Я сказал, что она не ходила в ночные клубы, и это правда. Не ходила ни разу, пока соседка по общежитию (Катя, кажется, – они с Настей по сей день переписываются) – пока эта соседка не уговорила ее нарушить обет. Так что одним прекрасным вечером они все-таки пошли – взявшись под локоток, две подружки пошли в ночной клуб. Туда, где Катя уже бывала два раза, а Настя ни одного. Впрочем, выражение «прекрасным вечером» я употребил только для формы. На самом деле вечер принес Настеньке одни огорчения. Во-первых, единственный лонг-дринк, который она себе позволила, стоил ей полстипендии, а во-вторых, ее ужасно разочаровал, как бы это сказать… мужской контингент. Нет, не подумайте, будто Настя шла в клуб с намерением кого-нибудь подцепить. Просто у них в медицинском… ну вы понимаете… учились одни сплошные девчонки. Здесь-то, в клубе, мужского пола было пруд пруди, но что это были за мужчины! Кроме «крутых», с которыми Настя даже взглядом боялась встретиться, по залу шатались какие-то взмокшие, неестественно возбужденные юнцы. Причину их возбуждения она, как профессиональный медик, распознавала по расширенным зрачкам, и это возбуждение ей отнюдь не передавалось.

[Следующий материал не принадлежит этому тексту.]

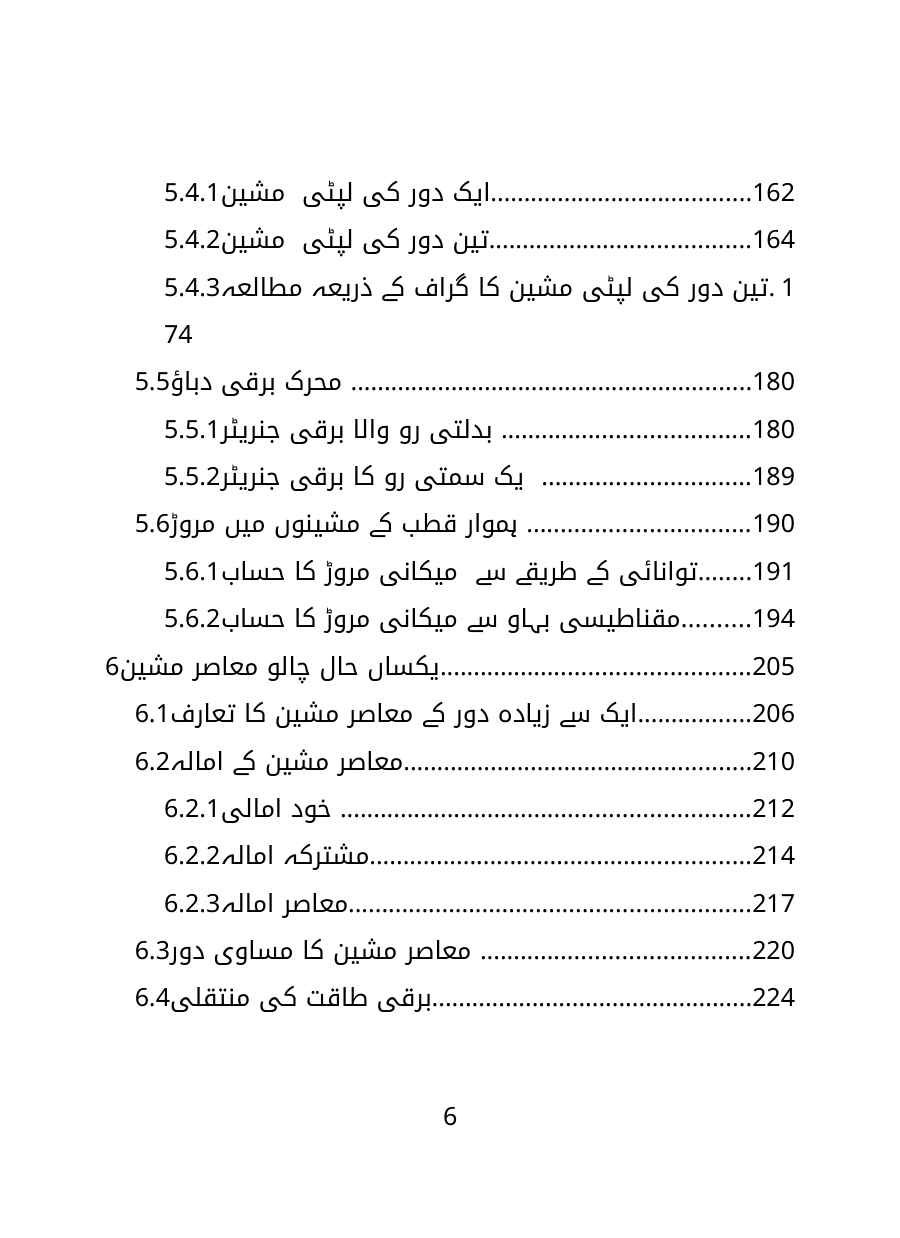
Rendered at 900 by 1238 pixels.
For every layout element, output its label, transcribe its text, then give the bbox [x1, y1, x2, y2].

В клубе гремела музыка, и подруга Катя давно уже затерялась где-то в чаще танцующих. А Настя не танцевала – она сидела на высоком табурете у стойки бара и тянула свой нескончаемый лонг-дринк. Уйти, не допив, она не могла – это было бы предательством по отношению к потраченной стипендии. Но все когда-нибудь кончается, кончился и злосчастный коктейль. Настенька повернулась на табурете и вытянула свои стройные ножки, чтобы встать на них и покинуть дурацкое заведение. Так бы она и сделала, если бы ножки – буквально на один миг – не подвели вдруг свою хозяйку. Дринк оказал ножкам плохую услугу – они чуточку подломились. Настя потеряла равновесие на тонких каблучках, пошатнулась и… кто знает, может быть, даже и сыграла бы на пол, к полному своему стыду. Но в это мгновение чьи-то сильные руки подхватили ее и удержали в приличествующем юной леди вертикальном положении.

– Извините, это я вас, наверное, толкнул, – раздался откуда-то сверху приятный мужской голос.

Девушка подняла голову… и слова благодарности замерли на ее устах. Спаситель ее был высок ростом и широк в плечах. «Крутой!» – мелькнула догадка, и Настя подумала, что лучше б ей было упасть.

– Началось… – пробормотала она дрожащим голосом.

– Что началось, простите? Позвольте, я вам помогу.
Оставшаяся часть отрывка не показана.